Anneli Anttonen (University of Tampere) is Professor of Social Policy in the University of Tampere. She is a member of REASSESS Management Group. Her research interests include welfare state theory, comparative social care research, feminist social policy and welfare state research, care and social capital, and Finland and the Nordic model. Anttonen’s recent publications include Gendering Citizenship in Western Europe: New Challenges for Citizenship Research in a Cross-national Context (2007, with Ruth Lister, Fiona Williams, Anneli Anttonen, Jet Bussemaker, Ute Gerhard, Jacqueline Heinen, Stina Johansson, Arnlaug Leira, Birte Siim and Constanza Tobia, with Anna Gavanas) and The Young, the Old and the State. Social Care Systems in Five Industrial Nations (2003, edited with John Baldock & Jorma Sipilä).

Pauli Kettunen (University of Helsinki) is Professor of Political History at the University of Helsinki, Finland. His research interests are related to nationalism and globalization, welfare state and industrial relations, social movements, and the conceptual history of politics.  He is the director of NCoE NordWel. His recent publications include Beyond Welfare State Models. Transnational Historical Perspectives on Social Policy (2011, edited with Klaus Petersen); ”Le modèle nordique d’état-providence”,  Revue d’Histoire Nordique, Special Issue,  No. 9 (2010, edited with Klaus Petersen); and The Nordic Welfare State (2010, edited with Stein Kuhnle, Chen Yinzhang Chen and Klaus Petersen).

Pirjo Markkola (University of Jyväskylä) is Professor of Finnish history at the University of Jyväskylä, Finland. Her research interests are related to social history, gender history and the history of the Nordic welfare states. Professor Markkola is a member of NordWel Management Group and the chair of NordWel’s theme group ´Religion, Lutheranism and the Nordic Welfare State Model´. Her recent publications include Nordiska barndomar 1900–2000. Frihet och likhet för välfärdsstaternas barn? (2011, with Andresen, Astri, Ólöf Gardarsdóttir, Monika Janfelt, Cecilia Lindgren & Ingrid Söderlind) and Suffrage, Gender, and Citizenship. International Perspectives on Parliamentary Reforms (2009, edited with Irma Sulkunen and Seija-Leena Nevala-Nurmi).

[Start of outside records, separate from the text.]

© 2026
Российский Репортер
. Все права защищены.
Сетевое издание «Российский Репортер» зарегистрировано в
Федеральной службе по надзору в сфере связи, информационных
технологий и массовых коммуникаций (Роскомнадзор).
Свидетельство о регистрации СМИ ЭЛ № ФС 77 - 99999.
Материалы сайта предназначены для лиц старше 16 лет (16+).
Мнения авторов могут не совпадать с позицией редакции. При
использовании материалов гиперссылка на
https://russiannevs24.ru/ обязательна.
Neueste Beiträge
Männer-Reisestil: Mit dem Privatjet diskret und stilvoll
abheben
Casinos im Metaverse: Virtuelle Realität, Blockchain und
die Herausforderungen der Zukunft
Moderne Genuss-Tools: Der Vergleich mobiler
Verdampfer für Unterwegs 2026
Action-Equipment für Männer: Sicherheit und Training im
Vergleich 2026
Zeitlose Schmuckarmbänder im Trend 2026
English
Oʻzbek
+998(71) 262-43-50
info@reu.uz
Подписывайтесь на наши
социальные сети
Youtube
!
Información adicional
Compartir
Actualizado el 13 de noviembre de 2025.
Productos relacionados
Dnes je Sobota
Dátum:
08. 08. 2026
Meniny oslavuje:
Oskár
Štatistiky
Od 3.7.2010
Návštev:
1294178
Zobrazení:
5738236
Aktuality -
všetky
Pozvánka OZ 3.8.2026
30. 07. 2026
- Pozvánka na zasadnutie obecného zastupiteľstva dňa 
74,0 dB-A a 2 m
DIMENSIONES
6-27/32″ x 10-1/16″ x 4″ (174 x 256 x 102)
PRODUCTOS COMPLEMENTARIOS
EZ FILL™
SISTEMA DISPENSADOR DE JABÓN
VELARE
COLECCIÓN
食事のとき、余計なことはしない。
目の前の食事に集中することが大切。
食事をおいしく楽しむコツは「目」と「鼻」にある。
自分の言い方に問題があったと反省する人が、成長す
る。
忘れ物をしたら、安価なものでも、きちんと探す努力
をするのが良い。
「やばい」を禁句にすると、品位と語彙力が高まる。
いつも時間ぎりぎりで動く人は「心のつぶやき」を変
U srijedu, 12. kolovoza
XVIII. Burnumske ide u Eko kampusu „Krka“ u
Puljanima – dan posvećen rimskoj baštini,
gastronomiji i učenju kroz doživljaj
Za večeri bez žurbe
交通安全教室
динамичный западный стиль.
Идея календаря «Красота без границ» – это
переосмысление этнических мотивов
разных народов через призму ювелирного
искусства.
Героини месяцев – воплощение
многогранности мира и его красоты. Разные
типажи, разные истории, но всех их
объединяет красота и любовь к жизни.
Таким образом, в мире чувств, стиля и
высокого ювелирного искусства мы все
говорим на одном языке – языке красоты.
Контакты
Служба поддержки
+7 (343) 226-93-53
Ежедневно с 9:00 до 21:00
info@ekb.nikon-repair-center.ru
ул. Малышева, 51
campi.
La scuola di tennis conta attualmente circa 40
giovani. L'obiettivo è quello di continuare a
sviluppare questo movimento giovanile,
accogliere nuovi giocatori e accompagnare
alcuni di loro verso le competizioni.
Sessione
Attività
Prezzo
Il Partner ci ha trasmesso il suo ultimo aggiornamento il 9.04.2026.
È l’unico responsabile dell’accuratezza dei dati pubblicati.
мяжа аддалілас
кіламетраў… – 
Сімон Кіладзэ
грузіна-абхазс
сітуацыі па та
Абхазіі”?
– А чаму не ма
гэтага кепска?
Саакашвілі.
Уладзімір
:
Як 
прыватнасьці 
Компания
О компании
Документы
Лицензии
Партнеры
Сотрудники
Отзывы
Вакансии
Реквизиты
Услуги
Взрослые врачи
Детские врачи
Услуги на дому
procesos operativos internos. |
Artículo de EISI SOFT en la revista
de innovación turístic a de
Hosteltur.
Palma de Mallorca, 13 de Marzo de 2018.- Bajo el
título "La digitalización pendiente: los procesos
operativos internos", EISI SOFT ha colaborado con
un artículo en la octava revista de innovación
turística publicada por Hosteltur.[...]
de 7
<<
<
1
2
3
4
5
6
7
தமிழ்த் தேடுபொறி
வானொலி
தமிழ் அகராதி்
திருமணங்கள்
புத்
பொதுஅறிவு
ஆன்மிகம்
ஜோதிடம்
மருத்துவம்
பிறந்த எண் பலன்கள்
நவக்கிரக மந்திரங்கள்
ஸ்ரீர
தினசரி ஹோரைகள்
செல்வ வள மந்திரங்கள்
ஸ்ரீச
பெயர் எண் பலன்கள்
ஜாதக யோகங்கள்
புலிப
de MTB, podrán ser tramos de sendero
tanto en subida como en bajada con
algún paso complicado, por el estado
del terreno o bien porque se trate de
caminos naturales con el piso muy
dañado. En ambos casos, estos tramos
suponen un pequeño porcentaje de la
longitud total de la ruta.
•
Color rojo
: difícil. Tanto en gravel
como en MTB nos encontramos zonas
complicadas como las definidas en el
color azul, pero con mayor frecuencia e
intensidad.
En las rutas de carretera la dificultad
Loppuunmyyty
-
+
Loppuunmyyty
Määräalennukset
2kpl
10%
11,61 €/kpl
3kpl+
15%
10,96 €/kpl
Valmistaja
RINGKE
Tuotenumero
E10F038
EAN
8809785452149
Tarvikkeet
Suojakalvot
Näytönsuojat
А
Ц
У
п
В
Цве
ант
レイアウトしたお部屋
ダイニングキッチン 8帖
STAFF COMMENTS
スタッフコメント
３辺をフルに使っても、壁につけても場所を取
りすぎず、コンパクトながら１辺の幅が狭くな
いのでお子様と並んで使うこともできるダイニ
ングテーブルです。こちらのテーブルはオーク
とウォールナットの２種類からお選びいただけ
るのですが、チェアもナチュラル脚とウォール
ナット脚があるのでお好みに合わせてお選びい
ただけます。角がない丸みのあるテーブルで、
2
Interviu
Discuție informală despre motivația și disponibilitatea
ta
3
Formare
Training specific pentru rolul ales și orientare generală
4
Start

Klaus Petersen (University of Southern Denmark, Odense) is Professor of History and Director at the Centre for Welfare State Research, University of Southern Denmark, Odense. He is also the vice-director of NCoE NordWel. Professor Petersen’s research focuses on welfare state development with special interest on pension policy, family policy, immigration policies and transnational perspectives. His latest publications include: In Experts We Trust. Knowledge, Experts and the Nordic Model of Welfare (2010, edited with Åsa Lundqvist); and Dansk Velfærdshistorie. Vol. 1-III (2010-2012, edited with Jørn Henrik Petersen and Niels Finn Christiansen).

Veli-Matti Ritakallio (University of Turku) is Professor of Social Policy at the University of Turku, Finland. He is a member of REASSESS Management Group. Professor Ritakallio’s research interests include comparative welfare research, poverty, income redistribution, income transfers, welfare state models, cross-national comparisons. Veli-Matti Ritakallio’s RECENT publications include Child Poverty in Large Families (2006, with Jonathan Bradshaw, Naomi Finch, Emese Mayhew and Christine Skinner).